Doesn’t it feel safe?
It does for me.

And when you remove your face from the glass you leave behind a greasy stain, and I can continue fingering your outline for hours on end until you return.
Sometimes I pace around my room in the dark while I frantically, and with a harsh jerking of the neck, look at the window to check it every time I pass.

It glows with a cool blue light, and it is filled with outlines of the faces, the faces I caress.
Whenever I lie on my side in the bed, with my legs tugged up under me, resting my head on my stretched out arm, and my hand in a ninety degree angle, I do not surrender willingly to sleep.
I keep my eyes on the glass.

I lie in fear of blinking.
I lie in fear of absence of the light.

When I finally close my eyes there is nothing but an unending parade of rooms.
The faces do not press themselves up against the windows in here, in here I am alone, and I have no outlines to trace. I am separated from the light and the glass by the lids in front of my eyes.

Bathed in sweat I awake.

I keep my mouth open, ready to scream, but nothing ever comes out. My breathing is too shallow to create the explosion, so instead I chew on the air, like a fish lying on shore. Trying to make sure that the mechanics aren’t broken I feel for the rising motion of my chest, resting my hands on my ribs. The sensation of touch confirms that the function is maintained.

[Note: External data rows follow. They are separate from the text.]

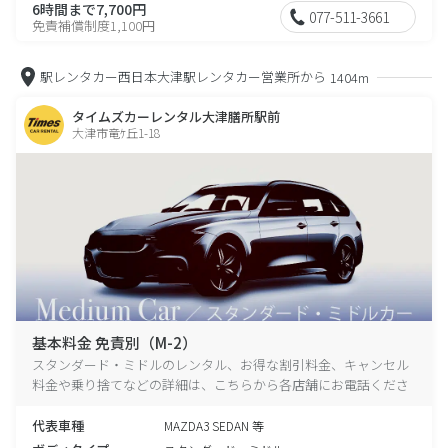
6時間まで7,700円
077-511-3661
免責補償制度1,100円
駅レンタカー西日本大津駅レンタカー営業所から
1404m
タイムズカーレンタル大津膳所駅前
大津市竜ｹ丘1-18
基本料金 免責別（M-2）
スタンダード・ミドルのレンタル、お得な割引料金、キャンセル
料金や乗り捨てなどの詳細は、こちらから各店舗にお電話くださ
い。
代表車種
MAZDA3 SEDAN 等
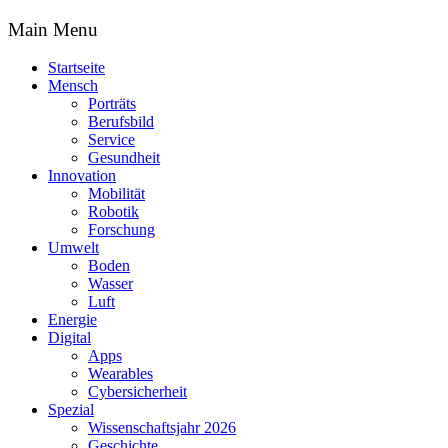
Main Menu
Startseite
Mensch
Porträts
Berufsbild
Service
Gesundheit
Innovation
Mobilität
Robotik
Forschung
Umwelt
Boden
Wasser
Luft
Energie
Digital
Apps
Wearables
Cybersicherheit
Spezial
Wissenschaftsjahr 2026
Geschichte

The blue window attracts more faces.
Their breaths fog op the glass.

‘Something is not right. Something seems off.’ The thought is fleeting, and even though the feeling lingers longer than the thought it too soon dissolves over the faces in the blue light. I take my hands off my increasingly protruding ribs and press them against the light making two stark silhouettes of something human on top something less than that.

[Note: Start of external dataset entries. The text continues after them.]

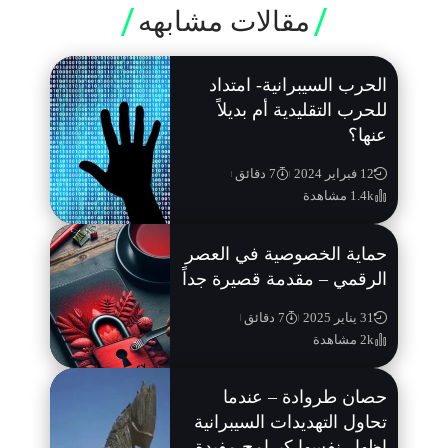
مقالات مشابهه
الحرب السيبرانية- امتداد
للحرب التقليدية أم بديلاً
عنها؟
12 فبراير 2024
7 دقائق
1.4k مشاهدة
حماية الخصوصية في العصر
الرقمي – مقدمة قصيرة جداً
31 يناير 2025
7 دقائق
2k مشاهدة
حصان طروادة – عندما
تحاول التهديدات السيبرانية
إظهار نفسها كبرامج مفيدة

There is something between the face and my hands, something that draws my finger to the cheek every time. It pulls on my elbow, it commands my sinew, and it makes my brain fire its neurons. I slip my tongue over my lips and spread saliva on the dried skin, feeling the rough edges as the organ goes from one end of the orifice to the other.

Nothing else lies outside my room and the surface of the window.
I continue living, forever haunted by the thought that the blue light one day might fade and disappear.